“EKTACHROME is a contrasty stock,” he says. “It only has a latitude of only about four to five stops. But if you light it well, you get wonderful, deep shadows and beautiful colors in exchange. It’s also a grainier stock, especially if you cross process it, so the resolution is less. Plus, your highlights can blow out easily, but in such a creamy and beautiful way that, in some cases, it’s great to embrace. It can give you a certain kind of emotionality if you use it right. It’s a 100 ISO stock, meaning it needs an enormous amount of light, and you have to light it very soft, with lots of fill light. So, whenever we switched stock in the camera, I had a totally opposite approach to lighting. That was a big challenge, but it paid off, I think.”

Gaffer Danny Durr adds that among the show’s lighting requirements was the need to “be able to shoot for either stock at a moment’s notice. With the amount of light needed for the EKTACHROME, this obviously created some challenges technically and logistically for us, but thanks to a superb rigging team, we always had ample power and units ready.”

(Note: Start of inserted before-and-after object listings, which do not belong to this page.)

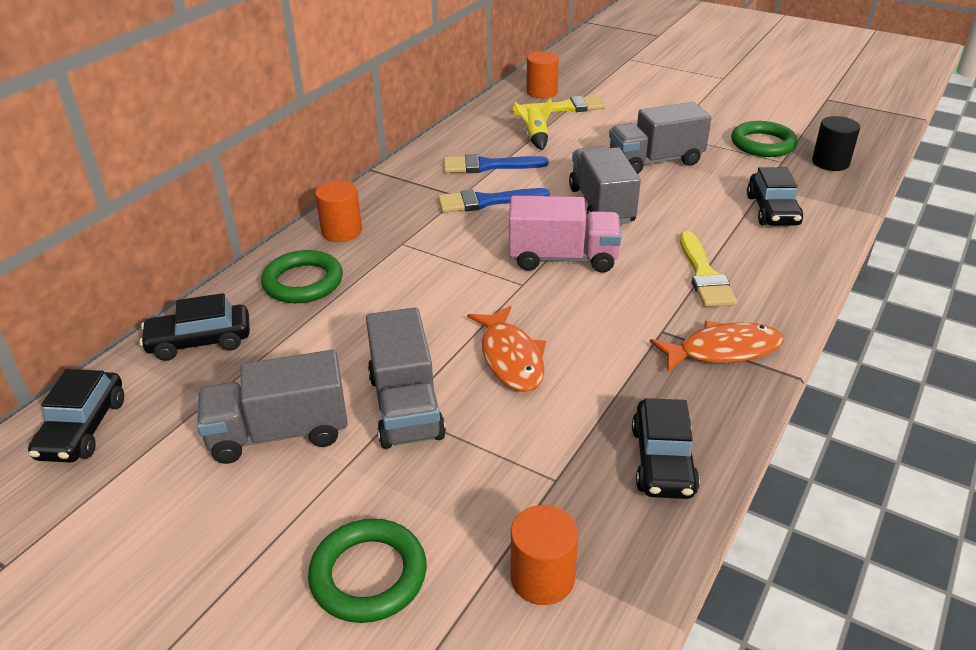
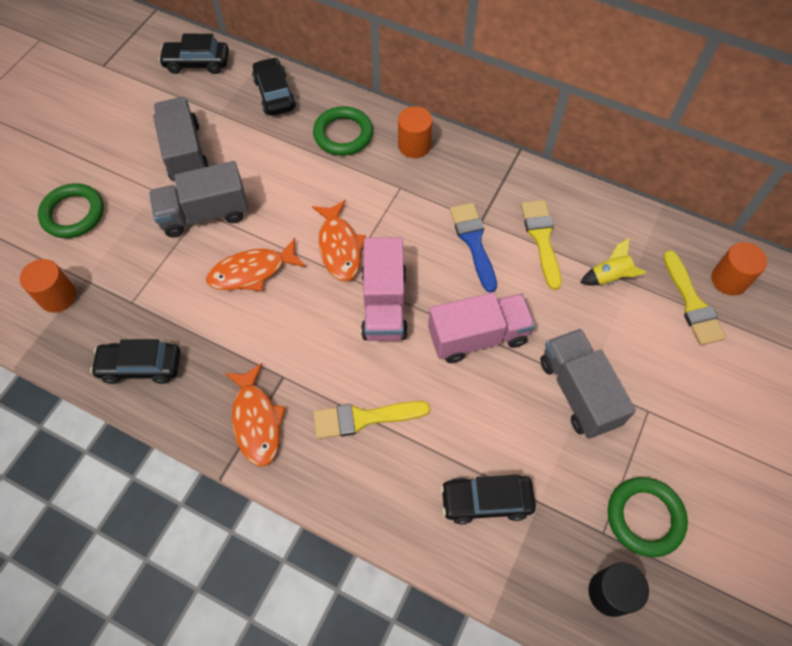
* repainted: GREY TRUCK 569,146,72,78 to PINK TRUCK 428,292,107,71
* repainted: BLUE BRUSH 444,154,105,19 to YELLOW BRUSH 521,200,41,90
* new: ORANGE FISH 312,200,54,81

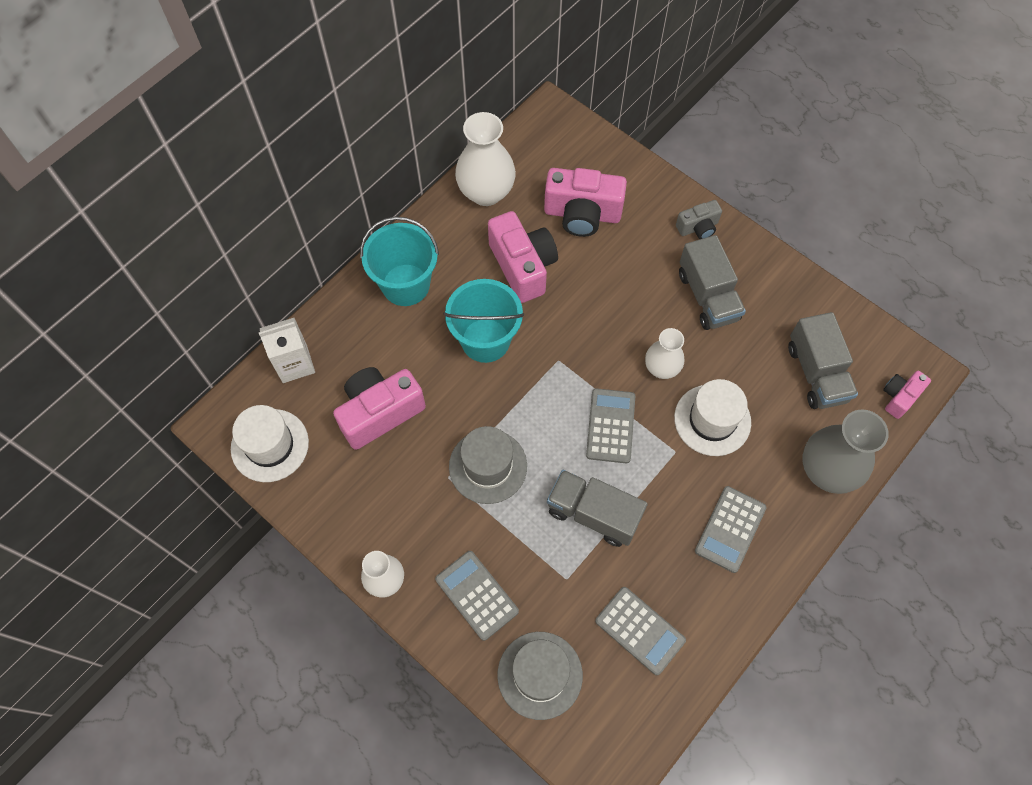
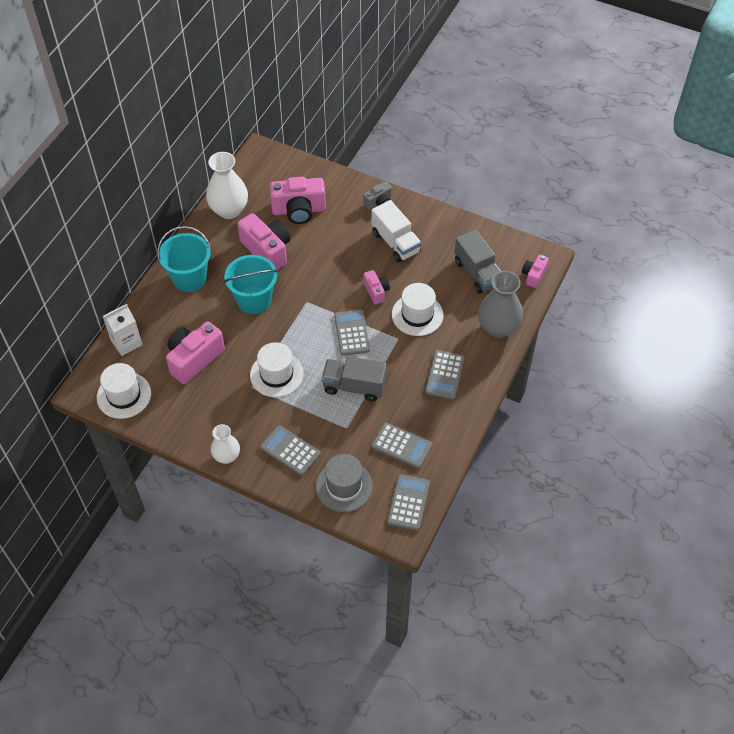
* repainted: GREY TRUCK 679,235,67,95 to WHITE TRUCK 372,200,49,62
* swapped: WHITE VASE 645,328,39,51 to PINK CAMERA 364,270,26,34
* repainted: GREY HAT 449,426,78,78 to WHITE HAT 250,342,54,55
* new: GREY CALCULATOR 387,474,43,57

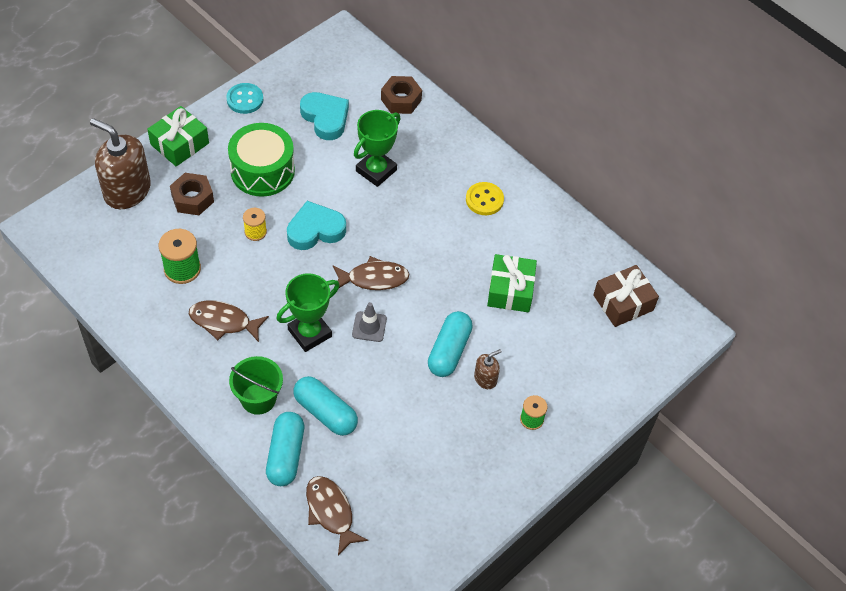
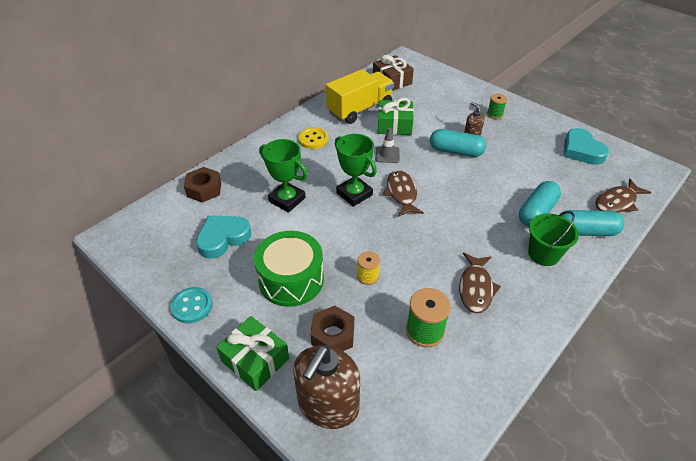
* shifted: TURQUOISE HEART 287,201,59,49 to 564,128,45,37
* shifted: GREEN TROPHY 276,273,64,79 to 335,134,42,73
* shifted: GREY TRAFFIC CONE 352,302,35,40 to 376,128,24,35
* new: YELLOW TRUCK 326,69,68,55

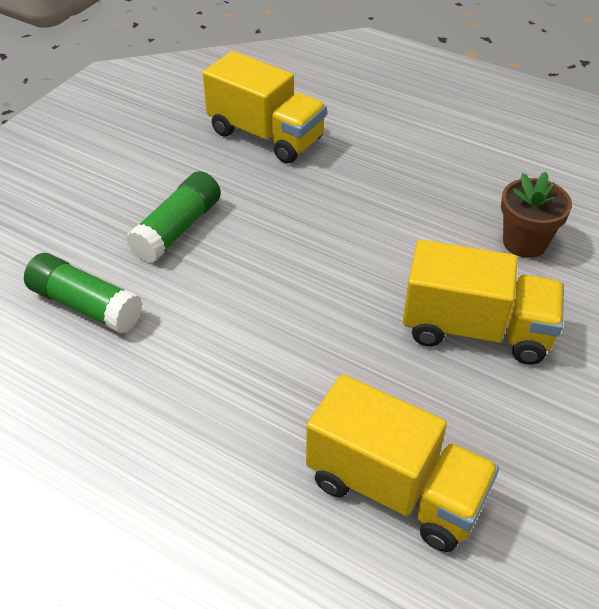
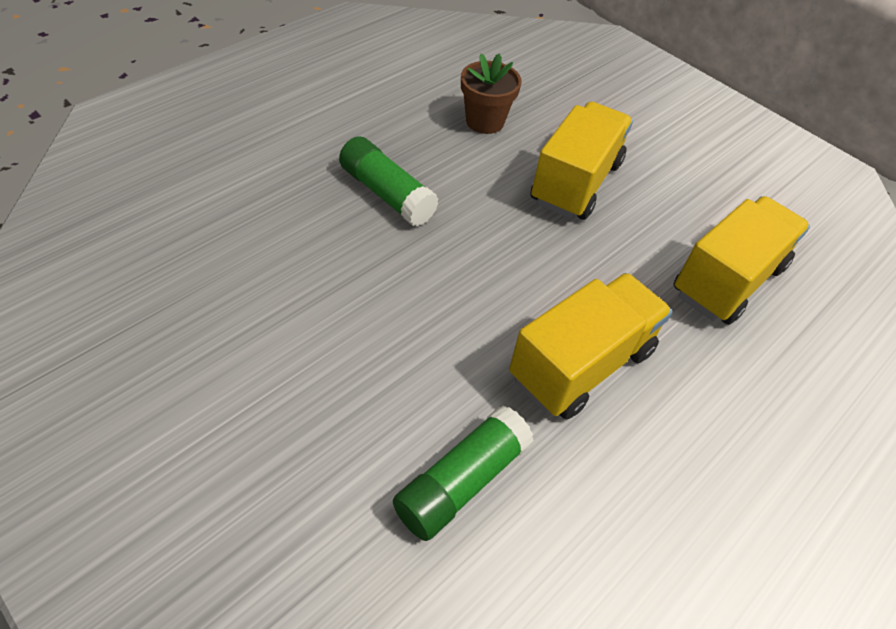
* shifted: YELLOW TRUCK 203,51,124,113 to 509,273,164,147
* shifted: GREEN GLUE STICK 126,171,95,92 to 339,136,100,91

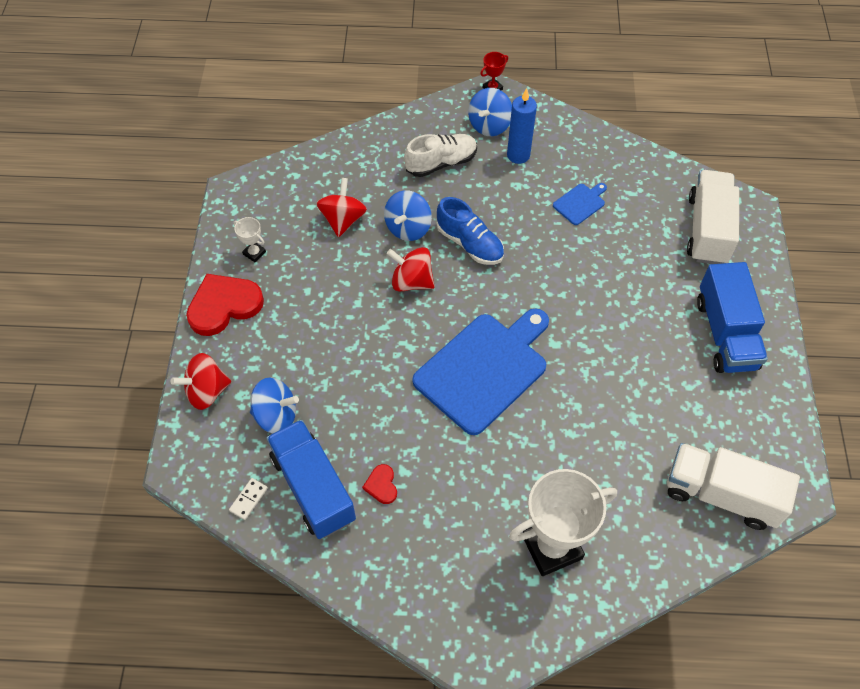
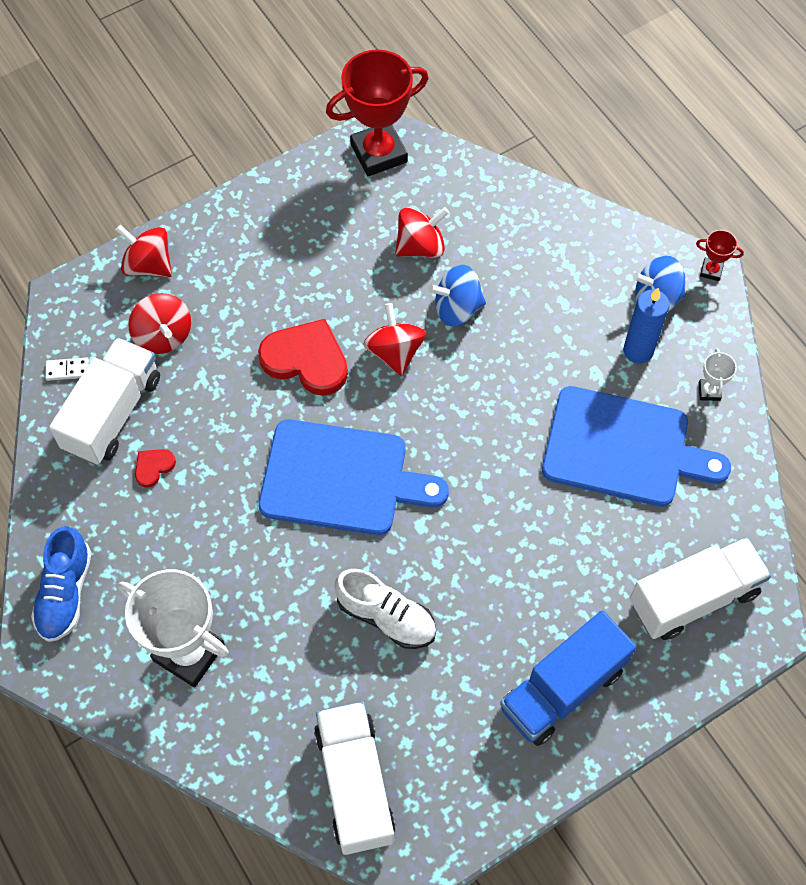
* shifted: WHITE SHOE 404,134,73,43 to 334,569,102,80
* scaled: BLUE CUTTING BOARD 553,183,54,42 = 542,386,189,121 x2.32
* shifted: BLUE SHOE 437,197,67,68 to 31,526,61,116
* shifted: WHITE TROPHY 234,217,32,45 to 699,348,38,53
* shifted: RED HEART 186,274,78,62 to 258,319,90,77
* repainted: BLUE SPINNING TOP 250,378,49,56 to RED SPINNING TOP 128,293,63,61
* repainted: BLUE TRUCK 266,420,90,119 to WHITE TRUCK 49,337,111,128
* new: RED TROPHY 326,49,103,127

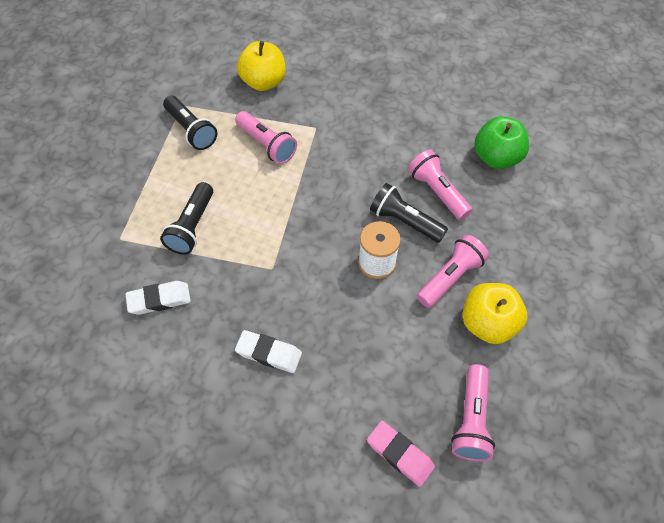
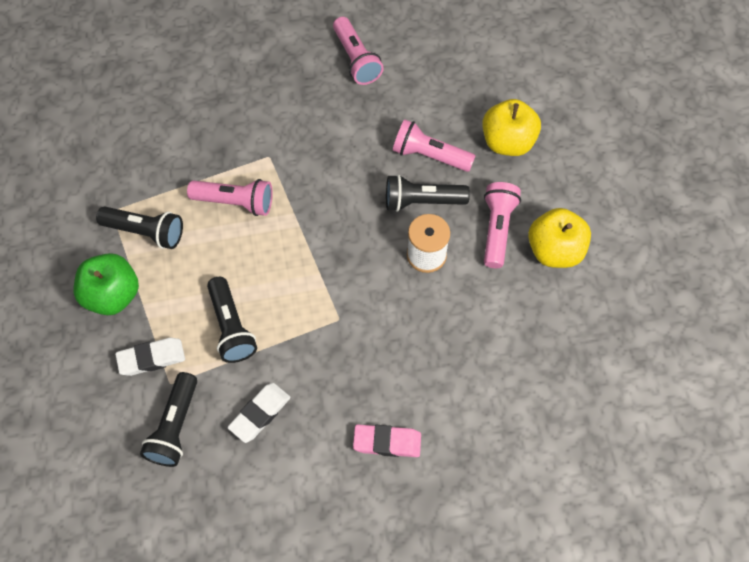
* shifted: YELLOW APPLE 237,41,49,50 to 482,99,59,57
* shifted: GREEN APPLE 475,116,54,53 to 74,253,65,62
* shifted: WHITE ERASER 235,330,67,43 to 115,338,70,38
* shifted: PINK FLASHLIGHT 451,364,44,98 to 333,17,51,68
* shifted: PINK ERASER 367,421,68,66 to 353,425,68,32
* new: BLACK FLASHLIGHT 140,372,57,95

Durr says his lighting package largely consisted of “a lot of LED units that we had full control of because of all the on-the-spot dimming cues we did throughout the season, combined with bigger tungsten and HMI units. For a lot of stage work, we used Skypanel bounces through half grids for softboxes and Litegear tile lights through full grid softboxes if the set didn’t require RGB. We also used a mixture of large HMI bounces with direct tungsten sources for the daytime stage interiors, while night exteriors were often done with 18k Arrimax or M90’s on large Condors to give us a base backlight, with many different types of overhead softboxes as fill sources.”

Season two of “Euphoria” is streaming now on HBO Max.